J'ai comme envie d'une feinte au ris de veau...

Malgré tout ce dispositif, il vous reste encore une lueur d'espoir ? The Thin Silence va se faire un plaisir de l'étouffer sous une avalanche de proses aussi inintéressantes les unes que les autres. C'est bien simple, le fait même de découvrir un nouveau texte finira par vous mettre dans cet état de résignation absolue que connaissent bien ceux qui laissent par exemple s'accumuler leur courrier non-traité. Vous voulez prendre un peu de hauteur pour dédramatiser ? Vous vous rendez compte alors que le personnage que vous incarnez est tout à fait détestable puisque, même plongé dans les pires horreurs, il en revient toujours à se lamenter sur sa petite personne et son histoire personnelle. Pour peu que vous vous identifiez à lui, vous pouvez alors sans mal ajouter la haine de soi à la sympathique panoplie de sentiments que vous propose d'expérimenter le jeu.

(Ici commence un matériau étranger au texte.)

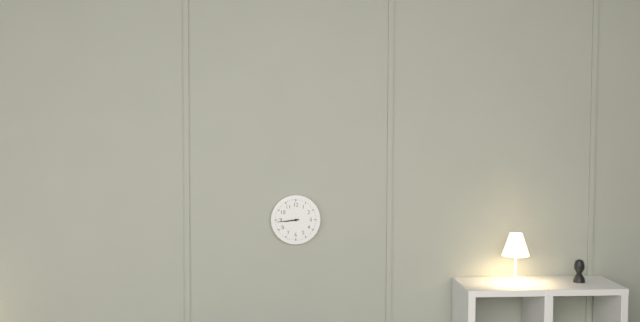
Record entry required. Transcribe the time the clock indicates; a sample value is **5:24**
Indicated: **8:44**
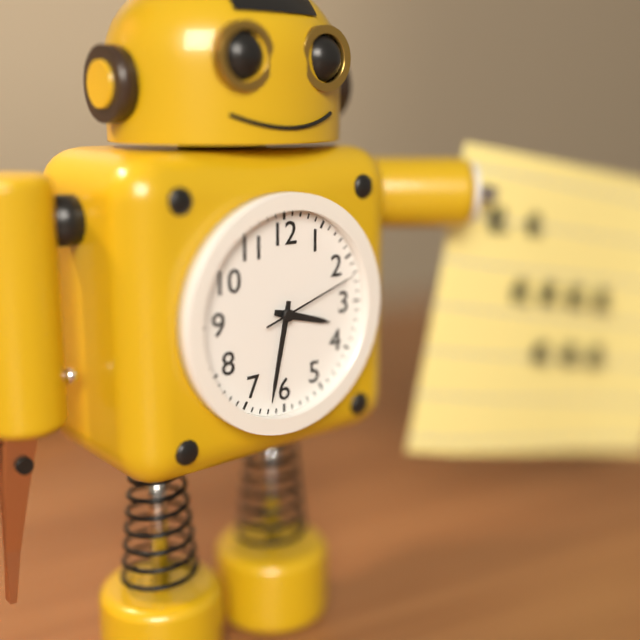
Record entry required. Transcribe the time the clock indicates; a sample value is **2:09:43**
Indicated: **3:32:12**
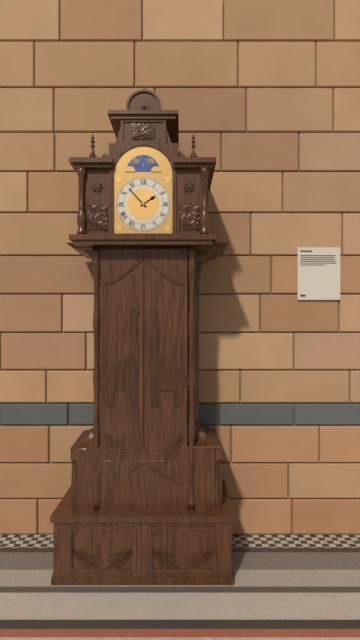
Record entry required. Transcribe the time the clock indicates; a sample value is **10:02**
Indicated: **1:53**
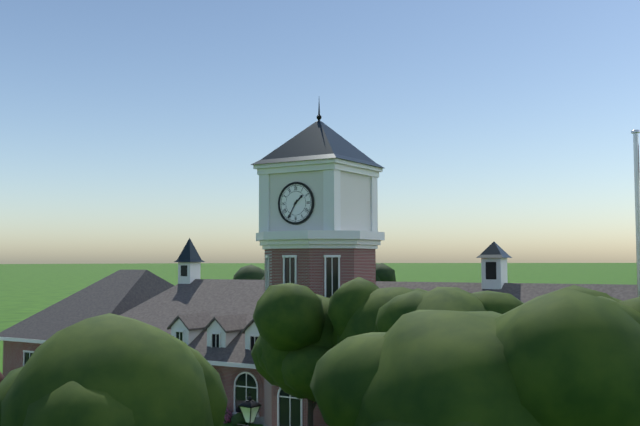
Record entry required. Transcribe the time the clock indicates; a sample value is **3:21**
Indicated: **1:35**
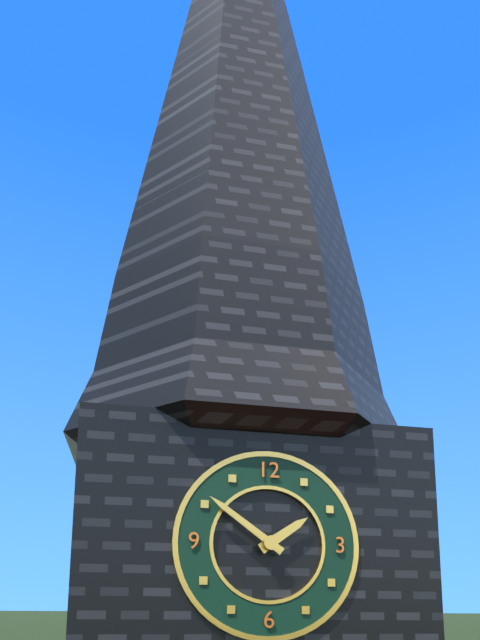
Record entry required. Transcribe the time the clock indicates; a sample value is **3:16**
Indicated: **1:51**
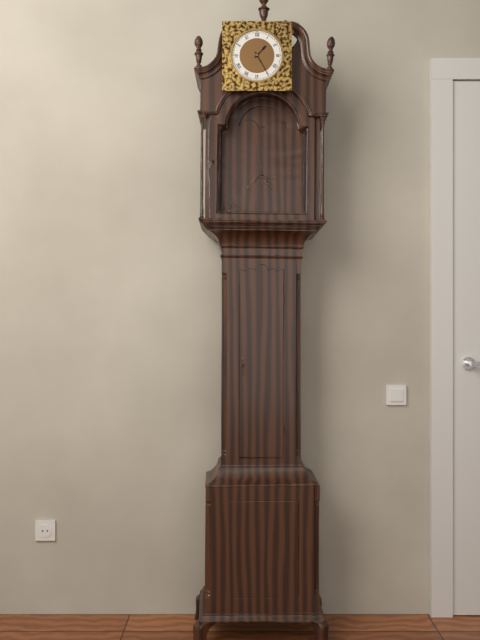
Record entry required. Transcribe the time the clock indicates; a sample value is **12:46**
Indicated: **1:25**
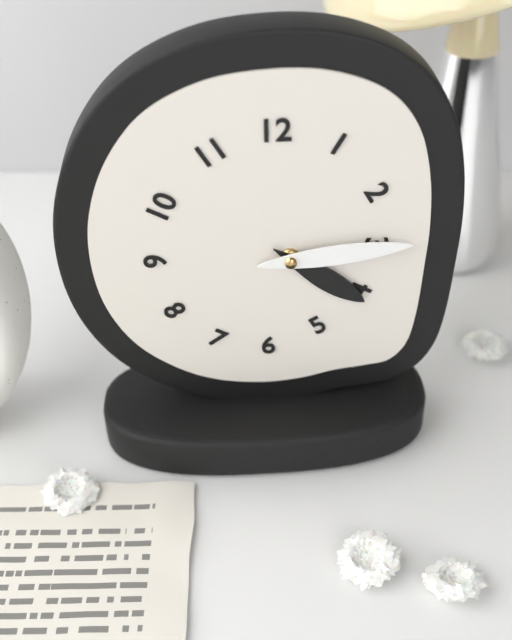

On ne va pas faire semblant de croire que les cinq dernières minutes soit disant optimistes et les deux ou trois messages vaguement positifs suffisent à contre-balancer toute l'aventure et on va se demander à qui ça s'adresse ? Clairement pas aux personnes déjà dépressives qui sont même explicitement découragées de se lancer par l'avertissement donné au début du jeu. Et par bonheur si le mal de vivre vous est étranger, si vous passer la corde au cou vous semble aussi incongru que de déambuler nu dans le métro une contrebasse à la main, pas sûr que vous apprécierez le voyage (si en revanche ces deux options vous semblent également sympathiques, optez tout de même plutôt pour la version du mélomane naturiste qui devrait davantage amuser vos amis). Reste alors la réponse la plus probable : The Thin Silence pourrait être un projet conçu comme une expérience cathartique par son développeur Ricky James. On espère qu'une fois l'accouchement passé, ça lui a fait du bien, mais on ne voit pas trop qui aujourd'hui pourrait en tirer bénéfice, à part peut-être justement un pervers narcissique qui trouverait là un outil raffiné pour faire souffrir son petit personnel...

Pas de doute là dessus, The Thin Silence est une œuvre sincère, peut-être même un peu trop... Le fond, la forme et le propos s'accordent à merveille, on peut donc parler d'une réussite d'une certaine manière. En un mot, c'est LE jeu qu'il vous faut pour débuter en beauté une sévère dépression.